▶ _Directive A_:
In the forum thread below about NAT over an ASA VPN tunnel, list the three object names used in the nat (inside,outside) command.
▶ _Directive B_:
Add the next reply to the forum thread below about NAT over an ASA VPN tunnel, picking up after its final post.

▶ _Source_:
______________________________

I have an ASA that I downgraded from 9.1(4) to 9.0(3) for the problem I'm about to describe, and it didn't fix it. Here's the deal:

 

I need to nat over a vpn tunnel. The tunnel works fine, but I cannot ping to/from my internal interface. The nat rule looks like this:

 

nat (inside,outside) source static LAN-VPN LAN-Translated destination static DSTNetwork DSTNetwork

 

object network LAN-VPN

subnet 10.20.1.0 255.255.255.0

object network LAN-Translated

subnet 10.40.1.0 255.255.255.0

 

The inside interface of the ASA is 10.20.1.1. When I ping anything across the vpn tunnel sourced from the inside interface, it times out. If I ping from a server to a server across the vpn, it works fine.

 

So, I've found route-lookup, but for every example I've found, they're not natting. Also, I can't enable it anyway because it throws an error due to the natting config:

ERROR: Option route-lookup is only allowed for static identity case

 

How can I enable communications to the inside interface over a natted vpn tunnel. Oh, I have management-access inside enabled already, so that's not it - along with the policy map to perform inspects.

Thanks!

John

HTH, John *** Please rate all useful posts ***
2 Replies 2

Marvin Rhoads
Hall of Fame
Hall of Fame

 

This generally doesn't work because the rule processing for putting traffic into the VPN happens in part due to the access-list on the inside interface that's associated with the cryptomap for the site-site VPN. If the traffic is initiatied by the interface itself, the access-list never gets considered and thus the traffic is not encapsulated in IPsec and sent via the tunnel.

Marvin,

Thanks for the reply. I'm not 100% certain that's what is going on though. I can change the acl to not nat over the tunnel, and it works fine. For example, my real subnet is 10.20.1.0/24, but while going over the vpn I nat to 10.40.1.0/24. If what you're saying was the issue, then technically it wouldn't work even when not natting, correct?

______________________________

▶ _Supplied entries_:
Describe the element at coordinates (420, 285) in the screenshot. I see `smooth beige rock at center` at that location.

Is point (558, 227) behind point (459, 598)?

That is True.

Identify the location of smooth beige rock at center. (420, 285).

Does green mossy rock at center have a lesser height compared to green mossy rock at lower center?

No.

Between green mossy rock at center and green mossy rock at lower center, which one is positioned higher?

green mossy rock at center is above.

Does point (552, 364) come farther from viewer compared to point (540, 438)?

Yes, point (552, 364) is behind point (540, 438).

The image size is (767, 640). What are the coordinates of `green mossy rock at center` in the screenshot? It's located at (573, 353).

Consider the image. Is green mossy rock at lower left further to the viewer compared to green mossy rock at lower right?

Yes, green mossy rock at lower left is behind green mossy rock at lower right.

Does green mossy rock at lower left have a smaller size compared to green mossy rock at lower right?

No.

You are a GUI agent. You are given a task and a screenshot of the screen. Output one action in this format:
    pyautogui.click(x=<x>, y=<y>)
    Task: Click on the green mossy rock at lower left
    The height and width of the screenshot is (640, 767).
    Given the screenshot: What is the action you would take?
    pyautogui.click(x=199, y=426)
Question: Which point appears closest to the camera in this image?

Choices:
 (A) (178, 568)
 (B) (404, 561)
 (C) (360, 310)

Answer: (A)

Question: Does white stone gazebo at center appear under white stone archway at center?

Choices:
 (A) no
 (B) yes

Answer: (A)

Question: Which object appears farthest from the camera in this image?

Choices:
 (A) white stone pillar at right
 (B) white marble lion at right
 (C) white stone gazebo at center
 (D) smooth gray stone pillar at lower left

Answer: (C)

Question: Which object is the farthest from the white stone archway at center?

______________________________

▶ _Final answer A_:
LAN-VPN, LAN-Translated, DSTNetwork

▶ _Final answer B_:
 

I resolved the issue by not natting, but this isn't a good solution. The problem is that we have a hosted solution for one of our applications. Our vpn sites use a 10.78.x.x/24 subnet whereas the hosted site also uses 10.78.x.x in some cases. We haven't had to yet, but there's the possibility of us standing up a site that they use in the same range, and we've been told that we're going to be the side that has to nat. One thought that I had was that I could nat when only going to that site, and that would very well fix the issue I believe, but if we were to nat everything, then that's going to cause us to not be able to ping the inside interface any longer. There was absolutely nothing that I could do to get this to work other than disabling nat across the tunnel completely.

The only thing that I didn't try was to create a host for my inside interface to do a 1-1 nat instead of relying on the subnet object to do the 1-1 nat for me. I don't know; I'm grasping at straws here...

 

Thanks!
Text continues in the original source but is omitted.